Day By Day© by Chris Muir.

Tuesday, December 20, 2005

Manly, moral men in movies

After including a devastating quotation from Stephen Greydanus about how Brokeback Mountain is an utterly nihilistic film when it comes to destroying any last vestiges of noble masculinity, Patrick, at the Paragraph Farmer, takes upon himself the task of coming up with a "triple bill for people who want cinematic portraits of masculinity: Outlaw Josey Wales, Glory, and Finding Forrester, Chariots of Fire, Ulee's Gold, or The Mission." I've never looked at movies in that light, so I'm struggling to come up with the best portrayals of manly, moral men in movies. I've decided that my list is: 1. Rhett Butler, in Gone With The Wind. Yes, he's a bit of a crook, but he's as masculine as they come, and his very cynicism enables him to engage in and be true to his own code of honor. (This is even more clear if you read the book, where he proves to be very decent to those whom he truly admires, such as Melanie Wilkes, as opposed to those he disdains, such as those who have a weird love affair with Southern slave mythology.) 2. Phil, in Groundhog Day. Phil is a manly man, in that he really wants to get the girl. He's a moral man in that, during his endless day, which he repeats over and over, he develops an inner morality, premised on caring for those unable to care for themselves, helping people in true heroic fashion and, oh by the way, winning the girl after having developed these manly and moral traits. 3. Brig. Gen. Frank Savage in Twelve O'Clock High, who takes on an air squadron with a moral problem and whips it into shape. He does it by demonstrating what many would consider the worst masculine traits -- using shame, verbal brutality, aggression, etc. -- but he takes as good as he gives and, because these methods are successful, he dramatically increases each of his flyer's chances of survival.
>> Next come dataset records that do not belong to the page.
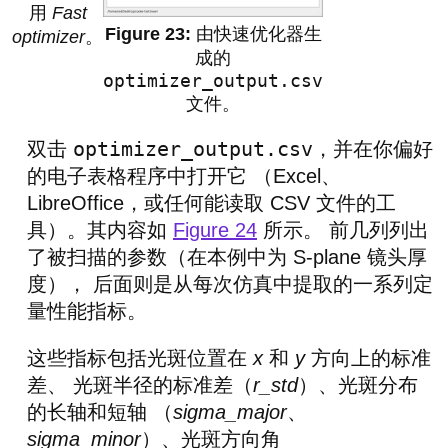
用
Fast
由快速优化器生
optimizer
。
成的
optimizer_output.csv
文件。
optimizer_output.csv
双击
，并在你偏好
的电子表格程序中打开它 （Excel、
LibreOffice，或任何能读取 CSV 文件的工
具）。其内容如
Figure 24
所示。 前几列列出
了被扫描的参数（在本例中为 S-plane 镜头厚
度）， 后面则是从每次仿真中提取的一系列定
量性能指标。
这些指标包括光斑位置在
x
和
y
方向上的标准
差、 光斑半径的标准差（
r_std
）、光斑分布
的长轴和短轴 （
sigma_major
、
sigma_minor
）、光斑方向角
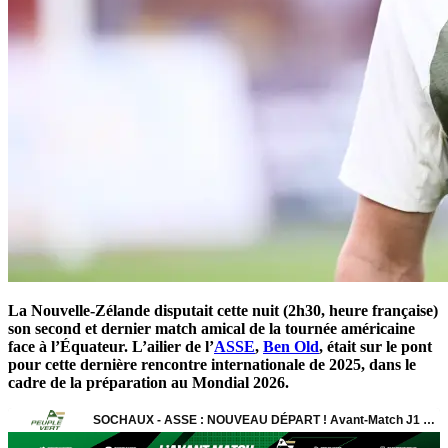
La Nouvelle-Zélande disputait cette nuit (2h30, heure française)
son second et dernier match amical de la tournée américaine
face à l’Équateur. L’ailier de l’
ASSE
,
Ben Old
, était sur le pont
pour cette dernière rencontre internationale de 2025, dans le
cadre de la préparation au Mondial 2026.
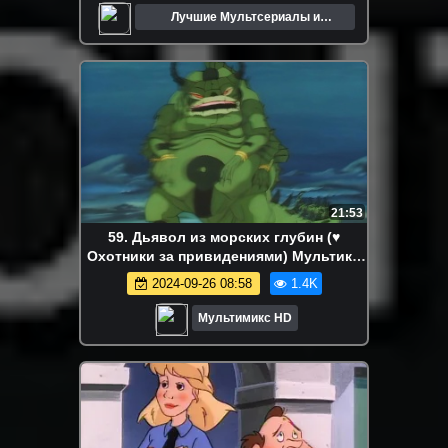
Лучшие Мультсериалы и
Мультфильмы
21:53
59. Дьявол из морских глубин (♥
Охотники за привидениями) Мультики
для детей мультсериалы дисней Netflix
2024-09-26 08:58
1.4K
Мультимикс HD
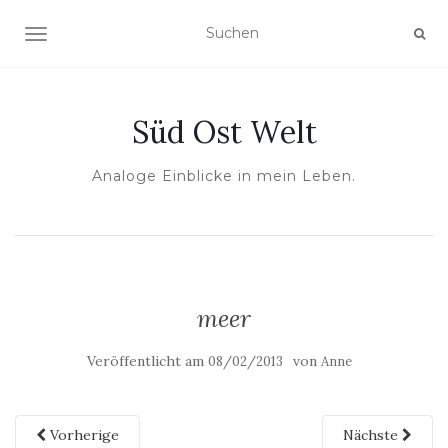
NAVIGATION UMSCHALTEN
Süd Ost Welt
Analoge Einblicke in mein Leben.
meer
Veröffentlicht am
von
08/02/2013
Anne
Vorherige
Nächste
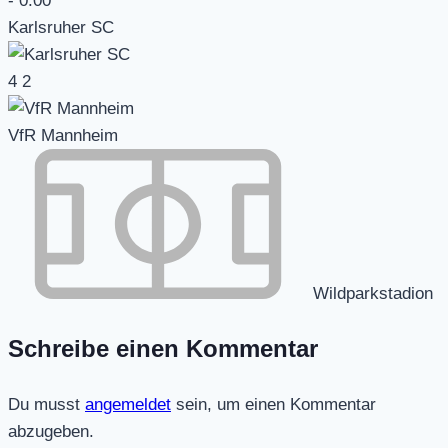
-
0:00
Karlsruher SC
4
2
VfR Mannheim
Wildparkstadion
Schreibe einen Kommentar
Du musst
angemeldet
sein, um einen Kommentar
abzugeben.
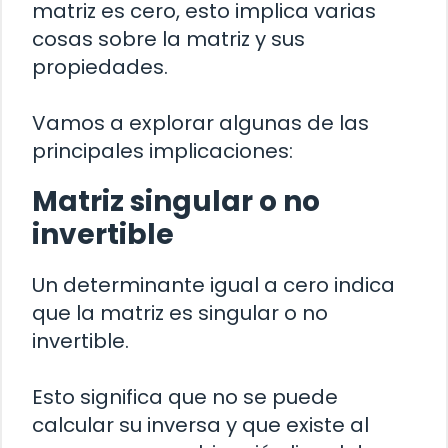
matriz es cero, esto implica varias
cosas sobre la matriz y sus
propiedades.
Vamos a explorar algunas de las
principales implicaciones:
Matriz singular o no
invertible
Un determinante igual a cero indica
que la matriz es singular o no
invertible.
Esto significa que no se puede
calcular su inversa y que existe al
Great movie. Very manly many stuff. Anyone who wants to run with this meme should consider himself or herself tagged. UPDATE: Just got back from Narnia and I have to add Peter to the list. The boy is portrayed as callow and bossy in the beginning, and then morphs into a true manly man: honest, brave, kind, thoughtful. It's nice to think of legions of boys and young men seeing this. One hopes they see it soon enough in their development that the taint of pop culture doesn't leave them feeling he's dorky, rather than a truly noble, manly man.